There is a problem with this, however. A government or organization cannot deal with something unmeasurable. The government can only punish for what it can see, it cannot protect. It cannot stop abuse in time to save the hearts and souls of the victims. By the time bruises can be seen, the pattern of abuse has progressed too far. Lives are often irrevocably damaged, and people are left to live with some element of fear in their hearts for the rest of their days. No, the government cannot see, understand, or stop abuse.

There is only one person who can free a victim of abuse, and that is the victim.

Unfortunately, there is little information about all that lies below the surface until a person lives it. If you are like I was, you believe that abuse is easy to define and then to stop. If a person hits you, that is abuse, and you can get out.

Unfortunately, all the hard work of abuse has already been done by the time a finger is laid on the victim. An abuser spends a great deal of time and energy emotionally and mentally destabilizing a victim. Much like a torturer, the abuser carefully manipulates a victim into a state of mind where the victim believes their pain is their own fault. They come to believe that if only they were (good, smart, strong, beautiful, giving, obedient, hard-working) enough, they wouldn't hurt any more. An abuser creates a world for the victim where the victim continually searches for something—anything—to change in themselves to make it better. As soon as a victim finds a way to comply with the demands of the abuser, the abuser changes the rules and the victim is left standing on shifting sands, with nothing they can do to make things better, mired in a downward spiral of self-recrimination, desperately searching for the magic change that will never exist. Then, when the physical blows come, they are left with no strength of mind to resist, and they are at the mercy of the abuser.
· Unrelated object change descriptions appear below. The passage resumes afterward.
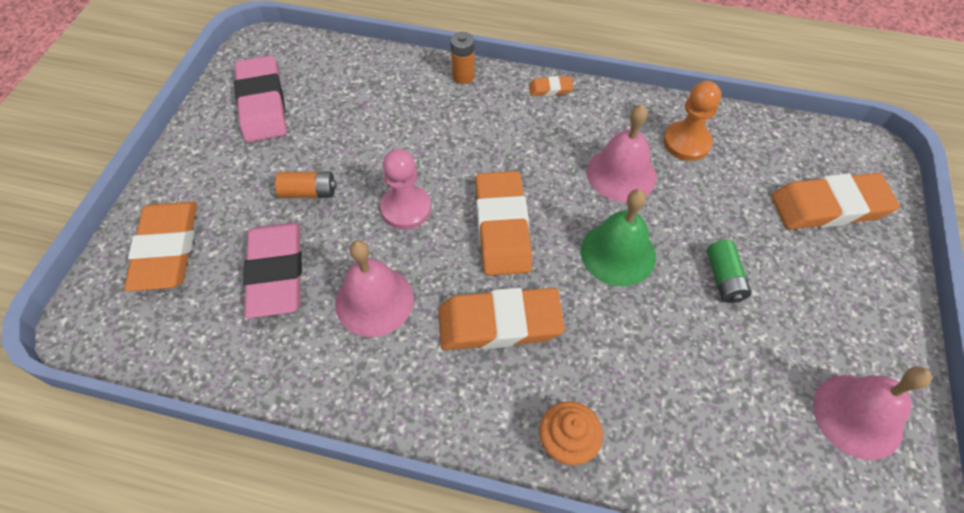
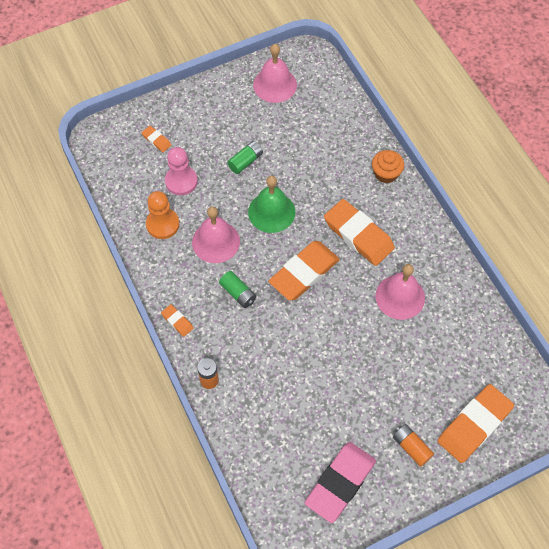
camera: 130 degrees left, 5 degrees up
(276, 273) = (431, 355): pink eraser -> none
(308, 192) = (373, 388): orange battery -> orange battery (411, 447)
(406, 208) = (336, 328): pink pawn -> pink pawn (181, 181)
(535, 153) = (238, 293): none -> green battery
(829, 206) = (156, 140): orange eraser -> orange eraser, size x0.45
Yes, the substance of abuse happens long before the first wound is inflicted. Otherwise, no one would tolerate being abused.

The only way to stop abuse cold is to educate people. Neighbors and friends who recognize signs of isolation will not allow a victim to be isolated. Victims who recognize the struggle for control that abuse really is will be able to identify the problem where it really lies: within the abuser.

I intend to educate as well as I am able, within the small framework I have been given, and in the light of gospel principles. If I can help one person recognize that they are in an abusive relationship before they actually get hurt, it will be worth it.